Could you give the entire listing below as a numbered list, leaving out any blank lines?

++++++++

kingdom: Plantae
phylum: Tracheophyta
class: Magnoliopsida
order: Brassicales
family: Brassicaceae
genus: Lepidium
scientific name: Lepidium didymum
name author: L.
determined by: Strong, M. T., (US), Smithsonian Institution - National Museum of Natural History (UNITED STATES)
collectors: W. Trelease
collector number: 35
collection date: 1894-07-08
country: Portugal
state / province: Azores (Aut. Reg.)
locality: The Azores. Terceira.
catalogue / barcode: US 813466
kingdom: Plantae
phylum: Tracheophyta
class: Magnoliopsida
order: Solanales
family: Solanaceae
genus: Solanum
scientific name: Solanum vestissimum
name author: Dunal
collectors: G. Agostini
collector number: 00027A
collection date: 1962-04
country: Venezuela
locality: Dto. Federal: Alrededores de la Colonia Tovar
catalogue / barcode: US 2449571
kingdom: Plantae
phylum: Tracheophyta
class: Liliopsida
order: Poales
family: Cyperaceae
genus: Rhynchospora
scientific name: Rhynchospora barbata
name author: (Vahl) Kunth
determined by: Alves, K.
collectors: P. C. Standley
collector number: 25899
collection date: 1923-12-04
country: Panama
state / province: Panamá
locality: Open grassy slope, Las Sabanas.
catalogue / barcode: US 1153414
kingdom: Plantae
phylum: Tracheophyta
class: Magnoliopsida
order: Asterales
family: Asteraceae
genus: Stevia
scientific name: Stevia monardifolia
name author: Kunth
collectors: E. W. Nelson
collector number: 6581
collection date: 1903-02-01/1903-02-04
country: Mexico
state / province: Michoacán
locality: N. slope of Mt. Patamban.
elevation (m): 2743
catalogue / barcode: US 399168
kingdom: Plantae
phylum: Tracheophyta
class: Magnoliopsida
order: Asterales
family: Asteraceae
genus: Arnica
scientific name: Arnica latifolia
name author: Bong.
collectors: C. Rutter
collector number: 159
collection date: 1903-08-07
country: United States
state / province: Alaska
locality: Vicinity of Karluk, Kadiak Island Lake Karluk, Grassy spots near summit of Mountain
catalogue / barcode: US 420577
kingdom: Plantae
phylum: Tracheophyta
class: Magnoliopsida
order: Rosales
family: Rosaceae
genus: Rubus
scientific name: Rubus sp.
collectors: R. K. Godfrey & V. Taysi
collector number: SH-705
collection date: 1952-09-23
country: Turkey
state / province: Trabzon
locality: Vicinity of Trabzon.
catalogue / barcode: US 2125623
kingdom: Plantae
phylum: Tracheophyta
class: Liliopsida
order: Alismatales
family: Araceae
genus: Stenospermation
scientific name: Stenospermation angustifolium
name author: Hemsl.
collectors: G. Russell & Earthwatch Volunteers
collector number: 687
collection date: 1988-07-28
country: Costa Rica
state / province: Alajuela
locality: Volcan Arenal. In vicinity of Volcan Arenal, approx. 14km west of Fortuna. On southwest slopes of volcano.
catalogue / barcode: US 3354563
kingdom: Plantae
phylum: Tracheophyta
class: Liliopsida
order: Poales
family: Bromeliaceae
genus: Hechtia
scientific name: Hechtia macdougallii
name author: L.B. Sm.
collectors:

++++++++

→ **The response**
1. kingdom: Plantae
2. phylum: Tracheophyta
3. class: Magnoliopsida
4. order: Brassicales
5. family: Brassicaceae
6. genus: Lepidium
7. scientific name: Lepidium didymum
8. name author: L.
9. determined by: Strong, M. T., (US), Smithsonian Institution - National Museum of Natural History (UNITED STATES)
10. collectors: W. Trelease
11. collector number: 35
12. collection date: 1894-07-08
13. country: Portugal
14. state / province: Azores (Aut. Reg.)
15. locality: The Azores. Terceira.
16. catalogue / barcode: US 813466
17. kingdom: Plantae
18. phylum: Tracheophyta
19. class: Magnoliopsida
20. order: Solanales
21. family: Solanaceae
22. genus: Solanum
23. scientific name: Solanum vestissimum
24. name author: Dunal
25. collectors: G. Agostini
26. collector number: 00027A
27. collection date: 1962-04
28. country: Venezuela
29. locality: Dto. Federal: Alrededores de la Colonia Tovar
30. catalogue / barcode: US 2449571
31. kingdom: Plantae
32. phylum: Tracheophyta
33. class: Liliopsida
34. order: Poales
35. family: Cyperaceae
36. genus: Rhynchospora
37. scientific name: Rhynchospora barbata
38. name author: (Vahl) Kunth
39. determined by: Alves, K.
40. collectors: P. C. Standley
41. collector number: 25899
42. collection date: 1923-12-04
43. country: Panama
44. state / province: Panamá
45. locality: Open grassy slope, Las Sabanas.
46. catalogue / barcode: US 1153414
47. kingdom: Plantae
48. phylum: Tracheophyta
49. class: Magnoliopsida
50. order: Asterales
51. family: Asteraceae
52. genus: Stevia
53. scientific name: Stevia monardifolia
54. name author: Kunth
55. collectors: E. W. Nelson
56. collector number: 6581
57. collection date: 1903-02-01/1903-02-04
58. country: Mexico
59. state / province: Michoacán
60. locality: N. slope of Mt. Patamban.
61. elevation (m): 2743
62. catalogue / barcode: US 399168
63. kingdom: Plantae
64. phylum: Tracheophyta
65. class: Magnoliopsida
66. order: Asterales
67. family: Asteraceae
68. genus: Arnica
69. scientific name: Arnica latifolia
70. name author: Bong.
71. collectors: C. Rutter
72. collector number: 159
73. collection date: 1903-08-07
74. country: United States
75. state / province: Alaska
76. locality: Vicinity of Karluk, Kadiak Island Lake Karluk, Grassy spots near summit of Mountain
77. catalogue / barcode: US 420577
78. kingdom: Plantae
79. phylum: Tracheophyta
80. class: Magnoliopsida
81. order: Rosales
82. family: Rosaceae
83. genus: Rubus
84. scientific name: Rubus sp.
85. collectors: R. K. Godfrey & V. Taysi
86. collector number: SH-705
87. collection date: 1952-09-23
88. country: Turkey
89. state / province: Trabzon
90. locality: Vicinity of Trabzon.
91. catalogue / barcode: US 2125623
92. kingdom: Plantae
93. phylum: Tracheophyta
94. class: Liliopsida
95. order: Alismatales
96. family: Araceae
97. genus: Stenospermation
98. scientific name: Stenospermation angustifolium
99. name author: Hemsl.
100. collectors: G. Russell & Earthwatch Volunteers
101. collector number: 687
102. collection date: 1988-07-28
103. country: Costa Rica
104. state / province: Alajuela
105. locality: Volcan Arenal. In vicinity of Volcan Arenal, approx. 14km west of Fortuna. On southwest slopes of volcano.
106. catalogue / barcode: US 3354563
107. kingdom: Plantae
108. phylum: Tracheophyta
109. class: Liliopsida
110. order: Poales
111. family: Bromeliaceae
112. genus: Hechtia
113. scientific name: Hechtia macdougallii
114. name author: L.B. Sm.
115. collectors:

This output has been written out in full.